This article is more than 1 year old

MS boffins use bluetooth for love bites

Gadgets a-go-go at MS research HQ

Scientists at Microsoft Research Cambridge (MSRC) are working on a range of new technologies and gadgets that might find their way into our lives. They've come up with a message board that you can send text messages to, a whereabouts clock that keeps track of where family members are, and in collaboration with Vodafone, a TouchToy, which we will get to later.

MSRC's Computer Mediated Living (CML) Group is charged with investigating the kinds of technologies that could be introduced into people's lives. The idea is that it starts with the way people live, and try to find ways that technology can enhance that.

The first project is called HomeNote, and it is a laptop-sized screen that acts as a message board. Family members can leave handwritten notes for each other, or send text messages to the board from their mobile phones.

Ken Wood, head of the CML group, said: "We wanted to look at the idea that you could text message a place, rather than a person."

He explained that HomeNote has been trialled in homes in the local area, and the initial results have been promising. "People have been using it interactively. One family's dad used it to feel more connected to his family," he added. "There is no facility to reply yet, but there will be in the next version."

The Whereabouts clock is an idea lifted from the Harry Potter films. For anyone who has managed to avoid exposure to the films, we should explain that one of the families, the Weasleys, has a clock that tracks the location of each family member. The CML group decided to see if they could build one for real.

It turns out that coarsegrain location finding is possible with current technology - such as cell-ID tracking of mobile phones. The clock has the faces of each family member shown as at work, at home, at school, or elsewhere. Of course, it could also be useful for those "Where the hell did I leave my phone?" moments.

Dataset excerpts
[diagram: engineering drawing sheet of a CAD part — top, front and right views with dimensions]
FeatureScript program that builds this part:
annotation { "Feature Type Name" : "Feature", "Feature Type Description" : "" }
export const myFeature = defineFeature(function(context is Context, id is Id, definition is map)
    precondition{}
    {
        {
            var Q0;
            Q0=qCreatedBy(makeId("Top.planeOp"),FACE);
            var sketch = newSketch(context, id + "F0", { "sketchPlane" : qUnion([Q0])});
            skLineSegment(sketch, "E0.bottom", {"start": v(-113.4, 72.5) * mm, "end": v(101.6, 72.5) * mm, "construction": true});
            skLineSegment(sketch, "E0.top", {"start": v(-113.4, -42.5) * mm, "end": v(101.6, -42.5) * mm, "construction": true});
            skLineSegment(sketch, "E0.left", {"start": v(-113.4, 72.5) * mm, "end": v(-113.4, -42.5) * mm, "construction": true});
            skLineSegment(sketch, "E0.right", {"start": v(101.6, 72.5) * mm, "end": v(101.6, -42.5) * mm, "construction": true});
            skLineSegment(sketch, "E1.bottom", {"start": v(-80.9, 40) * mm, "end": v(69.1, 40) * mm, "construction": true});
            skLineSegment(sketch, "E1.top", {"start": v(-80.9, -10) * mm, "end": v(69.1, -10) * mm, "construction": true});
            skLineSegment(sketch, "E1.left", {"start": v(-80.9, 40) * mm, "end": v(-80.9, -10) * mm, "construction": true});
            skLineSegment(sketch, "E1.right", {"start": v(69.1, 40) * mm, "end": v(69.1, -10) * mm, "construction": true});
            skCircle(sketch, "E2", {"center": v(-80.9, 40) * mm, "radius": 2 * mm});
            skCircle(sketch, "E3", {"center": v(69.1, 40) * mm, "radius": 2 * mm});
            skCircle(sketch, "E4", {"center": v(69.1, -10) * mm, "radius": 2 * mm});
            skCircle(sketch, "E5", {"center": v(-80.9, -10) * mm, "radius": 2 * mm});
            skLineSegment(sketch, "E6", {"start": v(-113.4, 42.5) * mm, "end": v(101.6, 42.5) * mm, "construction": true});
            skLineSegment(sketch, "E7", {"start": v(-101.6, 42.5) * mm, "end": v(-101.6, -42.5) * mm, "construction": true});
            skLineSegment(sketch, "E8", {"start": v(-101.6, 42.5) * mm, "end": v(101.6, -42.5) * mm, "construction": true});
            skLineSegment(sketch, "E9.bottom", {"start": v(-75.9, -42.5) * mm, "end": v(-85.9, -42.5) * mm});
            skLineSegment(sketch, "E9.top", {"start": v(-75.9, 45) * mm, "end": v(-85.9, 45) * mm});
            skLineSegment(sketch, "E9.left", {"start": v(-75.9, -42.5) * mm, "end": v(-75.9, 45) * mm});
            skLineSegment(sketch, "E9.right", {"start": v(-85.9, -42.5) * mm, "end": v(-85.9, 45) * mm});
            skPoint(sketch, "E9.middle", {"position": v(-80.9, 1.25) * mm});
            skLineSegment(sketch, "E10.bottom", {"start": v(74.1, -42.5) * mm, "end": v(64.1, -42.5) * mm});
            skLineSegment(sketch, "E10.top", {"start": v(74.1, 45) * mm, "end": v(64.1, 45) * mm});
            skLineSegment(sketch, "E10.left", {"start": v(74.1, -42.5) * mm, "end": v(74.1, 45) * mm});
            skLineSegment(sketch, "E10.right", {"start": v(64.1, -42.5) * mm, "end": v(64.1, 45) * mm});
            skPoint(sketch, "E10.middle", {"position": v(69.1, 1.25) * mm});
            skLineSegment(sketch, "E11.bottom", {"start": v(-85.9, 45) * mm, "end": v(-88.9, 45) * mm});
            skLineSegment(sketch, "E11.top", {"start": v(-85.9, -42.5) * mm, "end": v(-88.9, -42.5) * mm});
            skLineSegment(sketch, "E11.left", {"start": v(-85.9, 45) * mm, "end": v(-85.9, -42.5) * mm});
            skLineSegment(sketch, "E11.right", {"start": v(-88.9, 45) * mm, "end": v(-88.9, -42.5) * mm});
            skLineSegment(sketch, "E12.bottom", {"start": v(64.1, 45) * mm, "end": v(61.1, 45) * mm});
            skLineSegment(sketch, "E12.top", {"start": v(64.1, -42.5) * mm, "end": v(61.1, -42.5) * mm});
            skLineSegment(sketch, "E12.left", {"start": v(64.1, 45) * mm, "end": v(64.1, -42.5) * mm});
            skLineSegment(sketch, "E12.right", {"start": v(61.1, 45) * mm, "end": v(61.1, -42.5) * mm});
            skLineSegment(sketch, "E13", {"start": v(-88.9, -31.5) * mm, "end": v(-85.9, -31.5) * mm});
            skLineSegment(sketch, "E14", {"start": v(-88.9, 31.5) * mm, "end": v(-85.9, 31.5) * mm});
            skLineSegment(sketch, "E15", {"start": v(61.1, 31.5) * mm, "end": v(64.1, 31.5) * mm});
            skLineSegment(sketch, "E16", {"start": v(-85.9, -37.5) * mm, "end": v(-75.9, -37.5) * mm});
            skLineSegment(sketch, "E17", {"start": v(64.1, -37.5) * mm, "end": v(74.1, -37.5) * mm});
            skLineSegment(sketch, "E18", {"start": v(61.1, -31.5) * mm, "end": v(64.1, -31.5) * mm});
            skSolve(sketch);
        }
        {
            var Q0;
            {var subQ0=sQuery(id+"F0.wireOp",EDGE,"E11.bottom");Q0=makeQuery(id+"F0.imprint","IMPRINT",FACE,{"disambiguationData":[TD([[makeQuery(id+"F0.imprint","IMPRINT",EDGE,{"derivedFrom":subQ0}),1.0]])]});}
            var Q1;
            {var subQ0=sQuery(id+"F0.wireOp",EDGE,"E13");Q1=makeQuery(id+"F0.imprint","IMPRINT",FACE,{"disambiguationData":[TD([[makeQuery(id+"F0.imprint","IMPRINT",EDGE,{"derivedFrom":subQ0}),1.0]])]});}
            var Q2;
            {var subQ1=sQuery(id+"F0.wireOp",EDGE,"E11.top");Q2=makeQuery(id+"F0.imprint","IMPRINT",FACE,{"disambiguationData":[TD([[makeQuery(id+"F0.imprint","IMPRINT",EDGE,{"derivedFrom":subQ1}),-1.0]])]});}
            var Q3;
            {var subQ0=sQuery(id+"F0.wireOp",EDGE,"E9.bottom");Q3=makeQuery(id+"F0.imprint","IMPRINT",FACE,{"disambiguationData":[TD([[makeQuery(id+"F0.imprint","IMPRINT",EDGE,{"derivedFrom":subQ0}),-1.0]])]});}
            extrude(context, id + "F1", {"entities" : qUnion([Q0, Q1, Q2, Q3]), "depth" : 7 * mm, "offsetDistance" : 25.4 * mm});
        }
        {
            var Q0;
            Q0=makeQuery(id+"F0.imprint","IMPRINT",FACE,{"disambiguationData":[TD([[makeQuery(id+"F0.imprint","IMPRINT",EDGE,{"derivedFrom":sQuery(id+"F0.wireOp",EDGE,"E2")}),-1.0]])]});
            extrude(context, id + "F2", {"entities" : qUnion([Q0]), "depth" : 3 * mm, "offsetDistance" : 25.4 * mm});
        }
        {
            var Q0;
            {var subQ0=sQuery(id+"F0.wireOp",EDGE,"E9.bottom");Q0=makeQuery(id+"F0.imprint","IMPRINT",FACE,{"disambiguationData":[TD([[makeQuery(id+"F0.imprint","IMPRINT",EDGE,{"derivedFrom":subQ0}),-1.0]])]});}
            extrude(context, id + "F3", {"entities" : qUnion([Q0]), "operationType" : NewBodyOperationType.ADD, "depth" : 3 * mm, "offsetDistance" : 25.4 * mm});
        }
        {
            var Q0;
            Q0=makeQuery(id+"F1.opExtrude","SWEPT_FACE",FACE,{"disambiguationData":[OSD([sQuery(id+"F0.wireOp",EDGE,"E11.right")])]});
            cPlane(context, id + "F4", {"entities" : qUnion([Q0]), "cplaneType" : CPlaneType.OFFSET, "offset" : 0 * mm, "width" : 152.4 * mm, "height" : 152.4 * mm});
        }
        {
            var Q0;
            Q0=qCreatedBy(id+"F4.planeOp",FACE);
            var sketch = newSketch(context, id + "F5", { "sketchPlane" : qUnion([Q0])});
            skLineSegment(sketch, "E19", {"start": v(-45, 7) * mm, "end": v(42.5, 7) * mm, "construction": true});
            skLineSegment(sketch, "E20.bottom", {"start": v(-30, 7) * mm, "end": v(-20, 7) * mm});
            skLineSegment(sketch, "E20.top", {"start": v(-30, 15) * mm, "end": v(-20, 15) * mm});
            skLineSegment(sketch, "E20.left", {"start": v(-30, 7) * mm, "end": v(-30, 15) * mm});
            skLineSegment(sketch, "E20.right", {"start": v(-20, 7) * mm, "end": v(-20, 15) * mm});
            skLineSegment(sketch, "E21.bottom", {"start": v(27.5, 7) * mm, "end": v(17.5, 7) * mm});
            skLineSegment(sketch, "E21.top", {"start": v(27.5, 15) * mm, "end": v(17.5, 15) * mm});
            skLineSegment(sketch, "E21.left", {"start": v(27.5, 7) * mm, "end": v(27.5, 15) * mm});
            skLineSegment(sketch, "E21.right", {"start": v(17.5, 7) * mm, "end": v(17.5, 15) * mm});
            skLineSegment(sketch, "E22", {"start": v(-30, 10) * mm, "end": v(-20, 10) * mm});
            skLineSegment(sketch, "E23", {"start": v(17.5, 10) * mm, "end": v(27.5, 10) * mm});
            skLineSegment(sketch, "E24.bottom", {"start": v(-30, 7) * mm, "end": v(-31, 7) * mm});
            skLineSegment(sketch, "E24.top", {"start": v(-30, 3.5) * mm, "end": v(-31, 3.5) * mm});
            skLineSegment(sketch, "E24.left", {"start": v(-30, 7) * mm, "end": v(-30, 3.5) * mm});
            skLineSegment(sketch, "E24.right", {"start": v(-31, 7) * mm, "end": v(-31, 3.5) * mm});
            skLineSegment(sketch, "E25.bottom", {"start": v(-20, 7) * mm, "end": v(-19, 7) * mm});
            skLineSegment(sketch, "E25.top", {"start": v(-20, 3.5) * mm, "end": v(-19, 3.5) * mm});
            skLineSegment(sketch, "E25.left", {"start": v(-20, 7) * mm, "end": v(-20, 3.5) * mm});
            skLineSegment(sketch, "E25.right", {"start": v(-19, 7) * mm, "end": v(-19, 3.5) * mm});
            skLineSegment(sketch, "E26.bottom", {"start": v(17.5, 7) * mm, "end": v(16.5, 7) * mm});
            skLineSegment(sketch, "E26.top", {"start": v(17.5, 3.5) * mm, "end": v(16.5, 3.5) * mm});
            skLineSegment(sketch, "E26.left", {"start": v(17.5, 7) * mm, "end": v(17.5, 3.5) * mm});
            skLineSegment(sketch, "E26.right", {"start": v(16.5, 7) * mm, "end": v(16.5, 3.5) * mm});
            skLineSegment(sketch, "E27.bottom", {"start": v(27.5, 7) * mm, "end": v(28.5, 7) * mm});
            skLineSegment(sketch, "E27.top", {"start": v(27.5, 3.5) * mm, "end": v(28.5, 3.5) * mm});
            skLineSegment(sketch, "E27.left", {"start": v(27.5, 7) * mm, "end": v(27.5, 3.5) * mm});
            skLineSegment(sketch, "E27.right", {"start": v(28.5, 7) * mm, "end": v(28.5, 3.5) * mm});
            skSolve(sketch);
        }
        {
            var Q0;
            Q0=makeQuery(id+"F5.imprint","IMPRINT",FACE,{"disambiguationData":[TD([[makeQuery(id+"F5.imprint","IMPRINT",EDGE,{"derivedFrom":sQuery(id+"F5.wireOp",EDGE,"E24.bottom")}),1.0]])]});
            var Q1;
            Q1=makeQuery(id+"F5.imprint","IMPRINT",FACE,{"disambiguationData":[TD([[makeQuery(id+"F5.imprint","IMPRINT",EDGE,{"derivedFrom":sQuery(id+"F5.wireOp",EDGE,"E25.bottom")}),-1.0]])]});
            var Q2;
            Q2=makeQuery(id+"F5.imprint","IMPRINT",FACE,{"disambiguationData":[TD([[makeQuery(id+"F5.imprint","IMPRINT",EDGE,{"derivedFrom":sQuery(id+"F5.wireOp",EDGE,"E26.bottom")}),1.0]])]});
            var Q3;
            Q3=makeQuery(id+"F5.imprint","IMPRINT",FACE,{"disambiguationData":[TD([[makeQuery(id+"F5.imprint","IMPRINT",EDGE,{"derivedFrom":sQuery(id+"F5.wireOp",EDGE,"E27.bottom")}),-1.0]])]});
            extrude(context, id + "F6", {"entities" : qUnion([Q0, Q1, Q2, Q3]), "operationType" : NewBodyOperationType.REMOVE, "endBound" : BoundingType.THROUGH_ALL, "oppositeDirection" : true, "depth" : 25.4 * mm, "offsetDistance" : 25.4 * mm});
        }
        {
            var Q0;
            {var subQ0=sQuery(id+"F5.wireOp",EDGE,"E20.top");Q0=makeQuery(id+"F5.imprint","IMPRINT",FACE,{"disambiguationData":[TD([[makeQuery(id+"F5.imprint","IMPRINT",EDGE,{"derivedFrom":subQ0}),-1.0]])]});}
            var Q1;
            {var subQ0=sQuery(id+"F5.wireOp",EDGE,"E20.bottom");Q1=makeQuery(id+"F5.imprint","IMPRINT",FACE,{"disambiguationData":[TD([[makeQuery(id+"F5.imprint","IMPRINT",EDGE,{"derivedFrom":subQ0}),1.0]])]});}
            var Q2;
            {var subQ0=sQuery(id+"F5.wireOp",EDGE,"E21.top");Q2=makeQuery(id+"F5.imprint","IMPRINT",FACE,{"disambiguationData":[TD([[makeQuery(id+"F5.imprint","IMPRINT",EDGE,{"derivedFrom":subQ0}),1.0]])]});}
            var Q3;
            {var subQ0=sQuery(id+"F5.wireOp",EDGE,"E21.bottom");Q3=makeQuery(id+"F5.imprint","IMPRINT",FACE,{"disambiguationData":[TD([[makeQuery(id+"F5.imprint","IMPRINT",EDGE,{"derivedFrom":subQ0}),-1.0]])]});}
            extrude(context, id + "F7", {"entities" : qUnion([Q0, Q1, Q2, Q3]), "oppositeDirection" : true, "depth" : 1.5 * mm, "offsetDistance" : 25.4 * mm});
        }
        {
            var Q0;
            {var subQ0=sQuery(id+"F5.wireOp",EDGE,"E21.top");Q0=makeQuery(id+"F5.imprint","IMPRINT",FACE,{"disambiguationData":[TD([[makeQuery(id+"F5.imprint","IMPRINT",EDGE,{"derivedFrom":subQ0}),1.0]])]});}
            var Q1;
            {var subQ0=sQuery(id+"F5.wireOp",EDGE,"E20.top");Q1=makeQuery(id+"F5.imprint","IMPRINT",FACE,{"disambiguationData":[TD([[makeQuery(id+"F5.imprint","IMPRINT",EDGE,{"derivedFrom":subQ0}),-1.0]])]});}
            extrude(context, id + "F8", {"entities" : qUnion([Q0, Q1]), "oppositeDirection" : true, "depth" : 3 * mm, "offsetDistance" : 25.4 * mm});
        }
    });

Brief: Please answer from the article on Microsoft Research gadgets: which films gave the group the idea for the Whereabouts clock?

Finished task: The Harry Potter films.